# Document section
================================

[Table of Contents] [previous chapter] [next chapter]
Chapter 8 out of 14 chapters in the annotated Professional Conduct Handbook



Prohibited conduct

1. A lawyer must not:

(a) abuse the process of a court or tribunal by instituting or prosecuting proceedings that, although legal in themselves, are clearly motivated by malice on the part of the client and are brought solely for the purpose of injuring another party,

(b) knowingly assist the client to do anything or acquiesce in the client doing anything dishonest or dishonourable,

(c) appear before a judicial officer when the lawyer, the lawyer's associates or the client have business or personal relationships with the officer that may reasonably be perceived to affect the officer's impartiality,

(d) attempt or acquiesce in anyone else attempting, directly or indirectly, to influence the decision or actions of a court or tribunal or any of its officials by any means except open persuasion as an advocate,

(e) knowingly assert something for which there is no reasonable basis in evidence, or the admissibility of which must first be established,

(e.1) make suggestions to a witness recklessly or that the lawyer knows to be false,1

(f) deliberately refrain from informing the court or tribunal of any pertinent authority directly on point that has not been mentioned by an opponent,

(g) dissuade a material witness from giving evidence, or advise such a witness to be absent,

(h) knowingly permit a party or a witness to be presented in a false way, or to impersonate another person, or

(i) appear before a court or tribunal while impaired by alcohol or a drug.

================================

# Given records
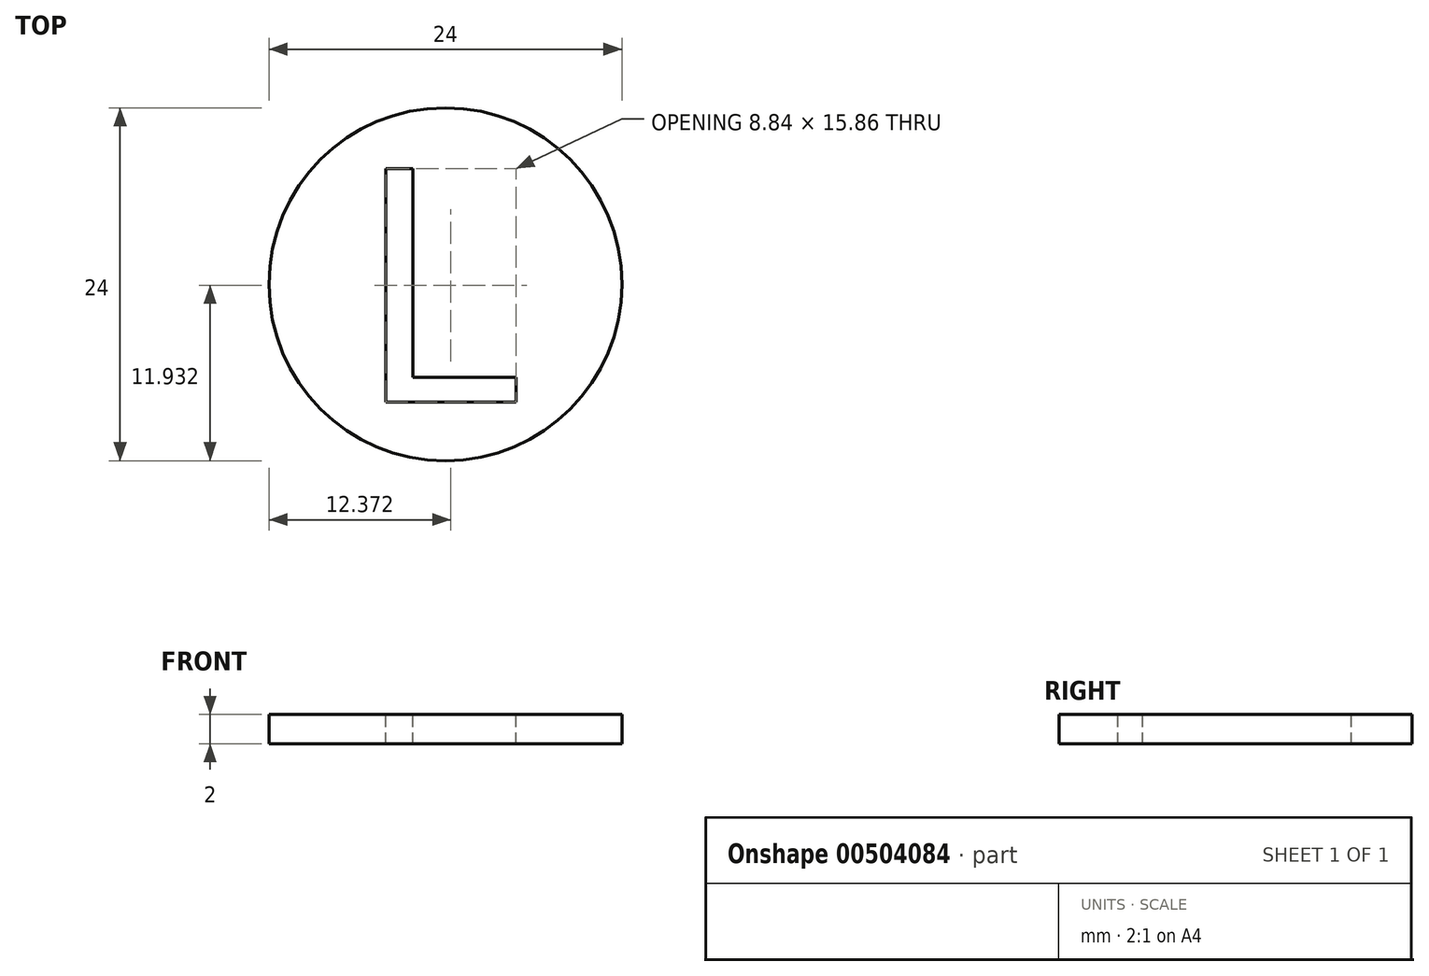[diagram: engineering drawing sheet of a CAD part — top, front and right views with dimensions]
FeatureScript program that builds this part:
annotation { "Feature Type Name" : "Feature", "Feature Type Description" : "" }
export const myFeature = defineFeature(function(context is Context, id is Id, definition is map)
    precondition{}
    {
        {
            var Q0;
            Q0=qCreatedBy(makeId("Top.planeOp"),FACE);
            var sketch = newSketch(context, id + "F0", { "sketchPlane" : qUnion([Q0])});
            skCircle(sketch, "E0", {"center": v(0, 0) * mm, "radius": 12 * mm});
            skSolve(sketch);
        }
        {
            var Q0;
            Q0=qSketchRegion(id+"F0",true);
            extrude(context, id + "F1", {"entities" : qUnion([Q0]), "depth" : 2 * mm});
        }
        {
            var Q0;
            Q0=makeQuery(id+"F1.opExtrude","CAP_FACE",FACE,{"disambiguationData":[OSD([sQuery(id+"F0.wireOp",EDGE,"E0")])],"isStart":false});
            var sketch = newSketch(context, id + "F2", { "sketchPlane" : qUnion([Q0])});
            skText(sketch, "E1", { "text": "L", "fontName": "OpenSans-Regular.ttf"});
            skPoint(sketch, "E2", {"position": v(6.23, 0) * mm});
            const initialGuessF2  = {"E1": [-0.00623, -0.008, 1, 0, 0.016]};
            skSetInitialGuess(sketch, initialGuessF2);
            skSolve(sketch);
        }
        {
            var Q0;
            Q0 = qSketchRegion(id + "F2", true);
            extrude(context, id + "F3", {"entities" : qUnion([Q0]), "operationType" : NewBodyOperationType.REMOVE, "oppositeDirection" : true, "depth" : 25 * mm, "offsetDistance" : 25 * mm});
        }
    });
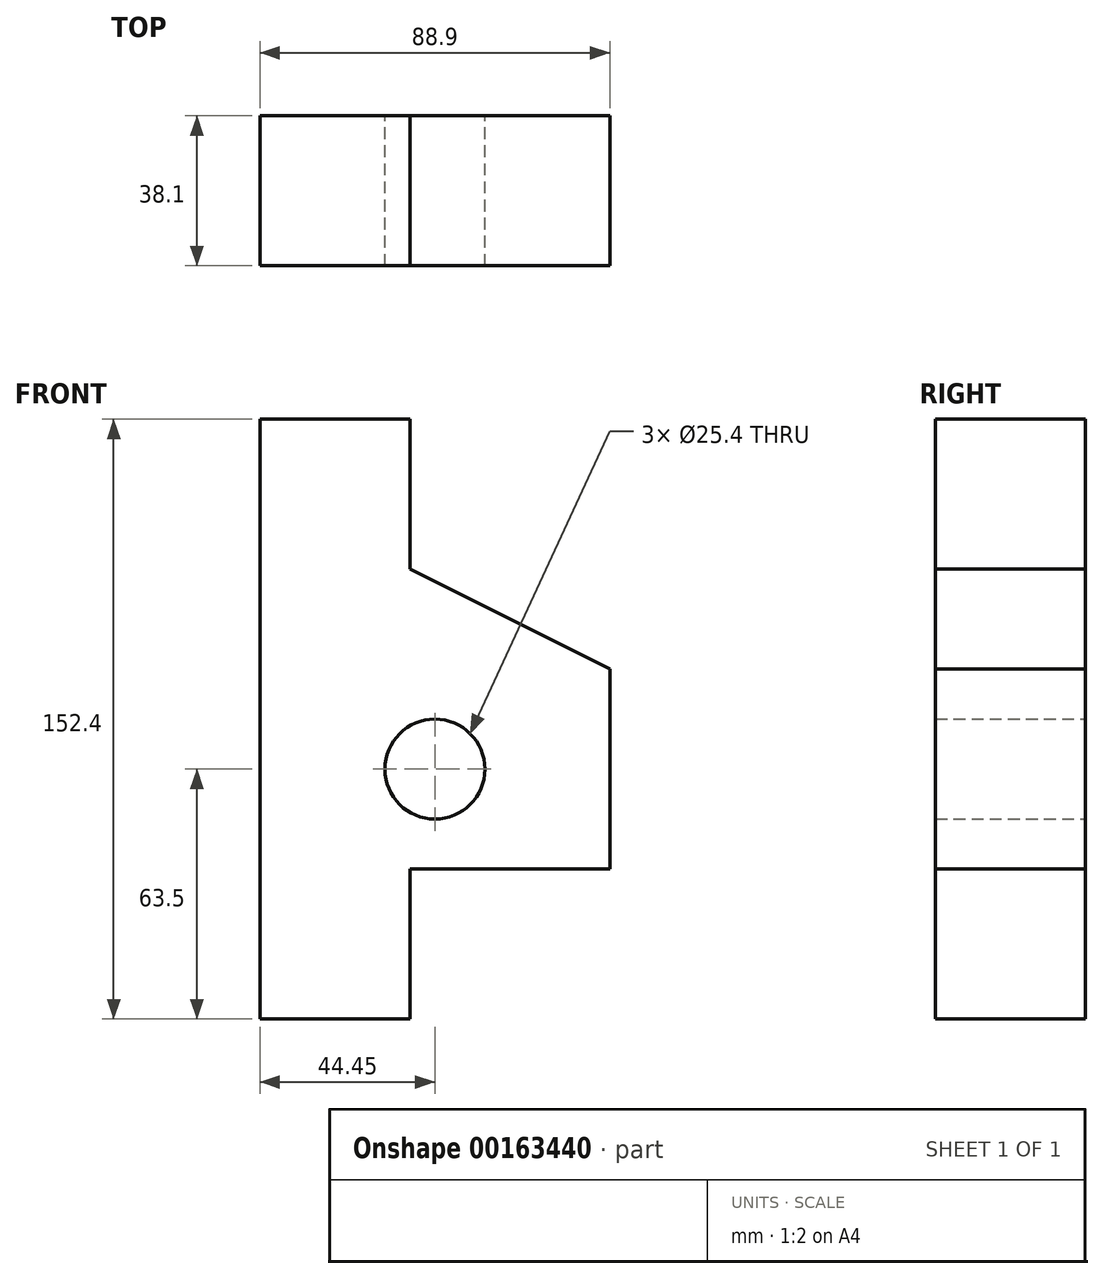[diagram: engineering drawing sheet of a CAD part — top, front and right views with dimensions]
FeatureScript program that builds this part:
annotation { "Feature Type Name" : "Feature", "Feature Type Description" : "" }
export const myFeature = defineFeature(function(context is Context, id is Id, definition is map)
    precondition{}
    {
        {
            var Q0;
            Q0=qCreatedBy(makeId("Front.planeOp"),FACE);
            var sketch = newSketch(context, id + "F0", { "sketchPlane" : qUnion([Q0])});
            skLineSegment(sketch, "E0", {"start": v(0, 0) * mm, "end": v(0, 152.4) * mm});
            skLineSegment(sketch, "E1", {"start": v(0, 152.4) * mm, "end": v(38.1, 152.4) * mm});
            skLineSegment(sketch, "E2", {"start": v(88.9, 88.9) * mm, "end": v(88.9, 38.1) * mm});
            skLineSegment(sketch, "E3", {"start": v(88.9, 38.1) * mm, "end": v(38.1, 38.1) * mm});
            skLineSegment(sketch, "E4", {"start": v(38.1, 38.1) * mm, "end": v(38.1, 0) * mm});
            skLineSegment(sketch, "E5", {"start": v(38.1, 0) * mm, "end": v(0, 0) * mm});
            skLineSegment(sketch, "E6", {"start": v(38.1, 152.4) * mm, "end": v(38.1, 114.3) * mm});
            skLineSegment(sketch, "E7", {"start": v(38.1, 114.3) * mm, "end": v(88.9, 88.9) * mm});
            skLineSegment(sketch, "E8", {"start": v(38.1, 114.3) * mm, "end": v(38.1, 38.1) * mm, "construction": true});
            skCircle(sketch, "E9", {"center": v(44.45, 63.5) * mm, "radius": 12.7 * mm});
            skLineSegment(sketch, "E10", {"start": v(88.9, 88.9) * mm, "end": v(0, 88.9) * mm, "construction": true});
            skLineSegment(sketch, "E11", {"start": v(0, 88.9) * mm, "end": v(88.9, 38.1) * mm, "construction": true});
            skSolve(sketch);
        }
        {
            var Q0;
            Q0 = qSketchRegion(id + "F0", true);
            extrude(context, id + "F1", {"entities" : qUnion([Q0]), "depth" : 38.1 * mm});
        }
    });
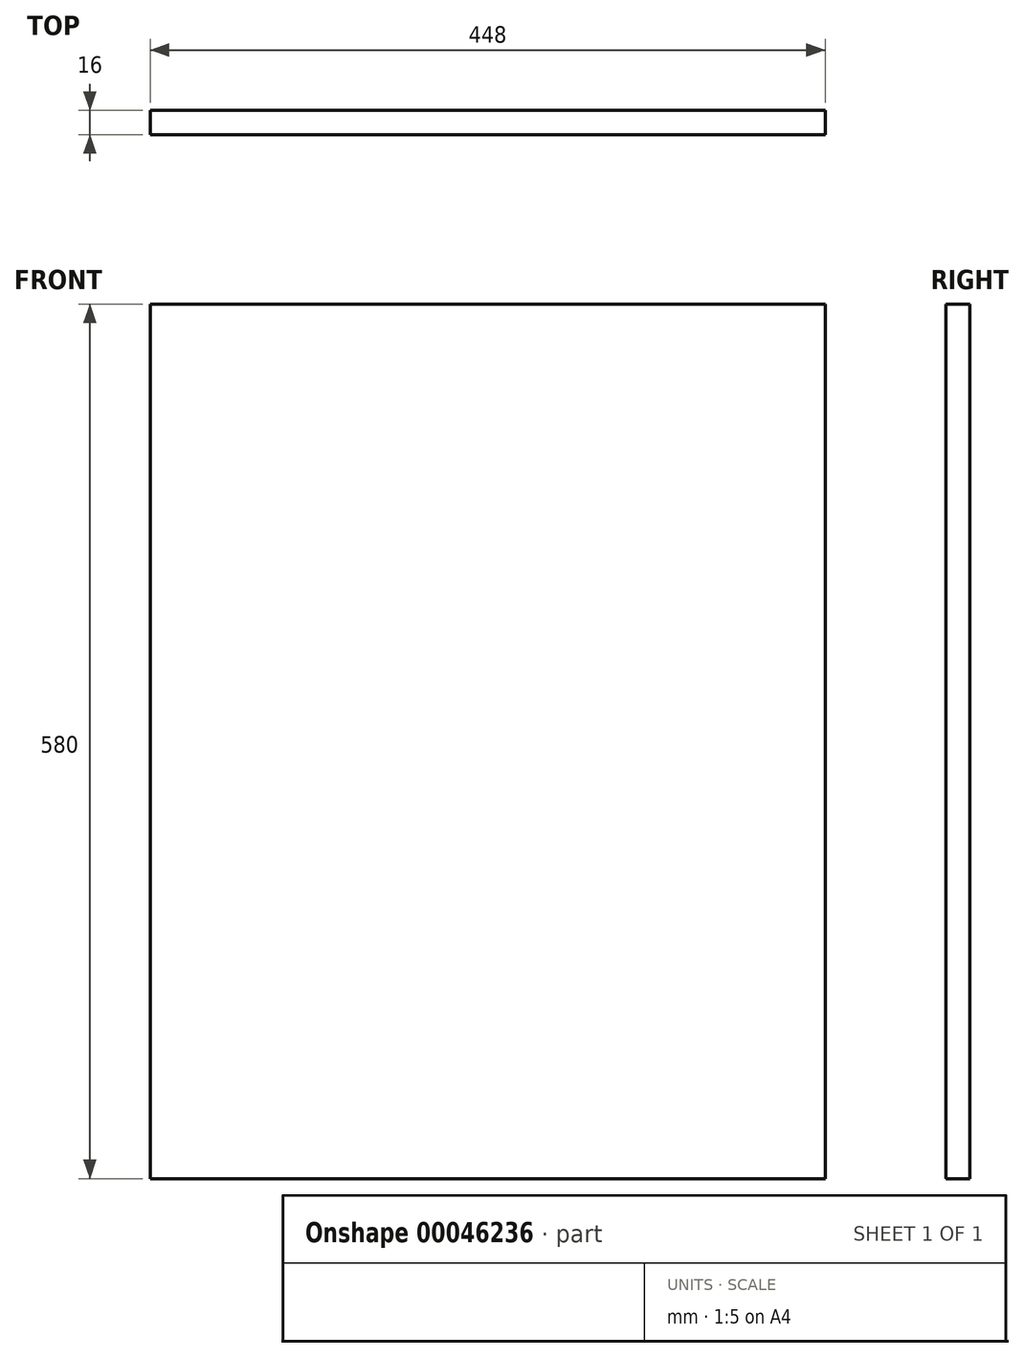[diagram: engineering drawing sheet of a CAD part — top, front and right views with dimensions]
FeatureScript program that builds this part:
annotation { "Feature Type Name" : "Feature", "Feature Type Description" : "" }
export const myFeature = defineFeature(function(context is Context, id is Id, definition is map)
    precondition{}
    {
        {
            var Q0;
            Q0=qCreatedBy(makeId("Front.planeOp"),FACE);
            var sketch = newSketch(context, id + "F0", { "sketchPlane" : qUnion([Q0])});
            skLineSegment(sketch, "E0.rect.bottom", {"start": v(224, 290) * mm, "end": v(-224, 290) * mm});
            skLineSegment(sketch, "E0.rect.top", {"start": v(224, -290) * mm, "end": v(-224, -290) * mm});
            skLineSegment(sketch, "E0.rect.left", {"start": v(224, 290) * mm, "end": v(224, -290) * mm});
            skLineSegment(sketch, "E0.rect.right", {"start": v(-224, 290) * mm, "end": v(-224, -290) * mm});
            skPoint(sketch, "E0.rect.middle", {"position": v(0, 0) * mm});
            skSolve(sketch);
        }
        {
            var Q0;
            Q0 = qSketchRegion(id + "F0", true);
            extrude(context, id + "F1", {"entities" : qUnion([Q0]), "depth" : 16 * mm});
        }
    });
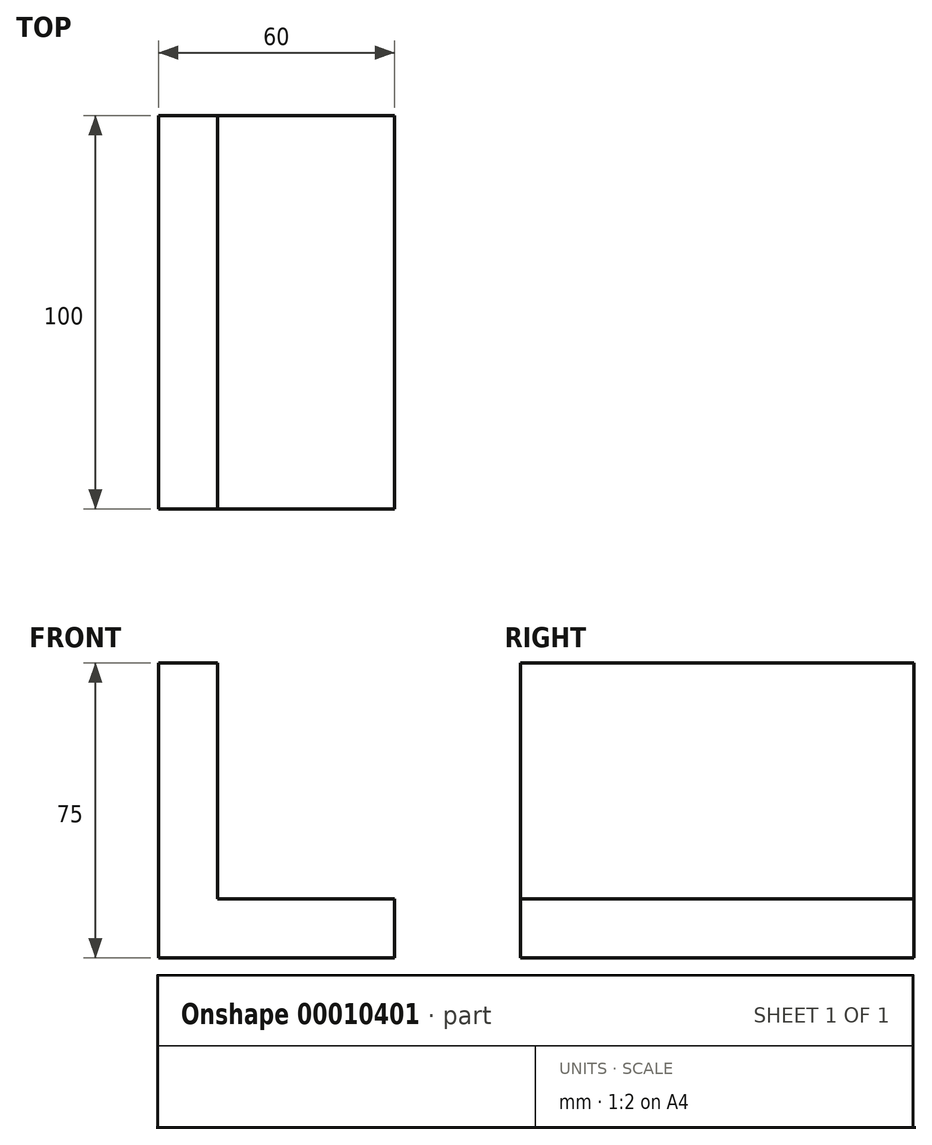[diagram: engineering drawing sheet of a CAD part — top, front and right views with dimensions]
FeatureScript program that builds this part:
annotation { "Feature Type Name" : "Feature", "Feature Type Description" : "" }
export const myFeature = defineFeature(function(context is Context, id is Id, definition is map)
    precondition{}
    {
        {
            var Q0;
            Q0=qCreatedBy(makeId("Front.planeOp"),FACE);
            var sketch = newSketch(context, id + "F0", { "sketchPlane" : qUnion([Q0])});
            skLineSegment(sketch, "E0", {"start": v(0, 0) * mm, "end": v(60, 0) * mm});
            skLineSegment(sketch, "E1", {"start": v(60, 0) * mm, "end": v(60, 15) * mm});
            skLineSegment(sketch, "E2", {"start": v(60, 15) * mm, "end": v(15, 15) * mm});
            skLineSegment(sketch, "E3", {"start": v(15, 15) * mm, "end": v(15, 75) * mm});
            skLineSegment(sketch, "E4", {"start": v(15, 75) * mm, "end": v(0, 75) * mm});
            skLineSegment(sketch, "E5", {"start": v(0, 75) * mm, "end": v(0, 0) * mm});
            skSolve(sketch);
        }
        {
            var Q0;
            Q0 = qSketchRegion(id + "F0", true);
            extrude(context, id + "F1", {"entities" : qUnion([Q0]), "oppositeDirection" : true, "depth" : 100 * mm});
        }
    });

================================

# Requirement
Answer these questions from the prohibited conduct section.
1. What is the only means by which a lawyer may attempt to influence the decision of a court or tribunal?
2. What may a lawyer not advise a material witness to do?
3. While impaired by what must a lawyer not appear before a court or tribunal?

# Result
1. Open persuasion as an advocate.
2. Be absent.
3. Alcohol or a drug.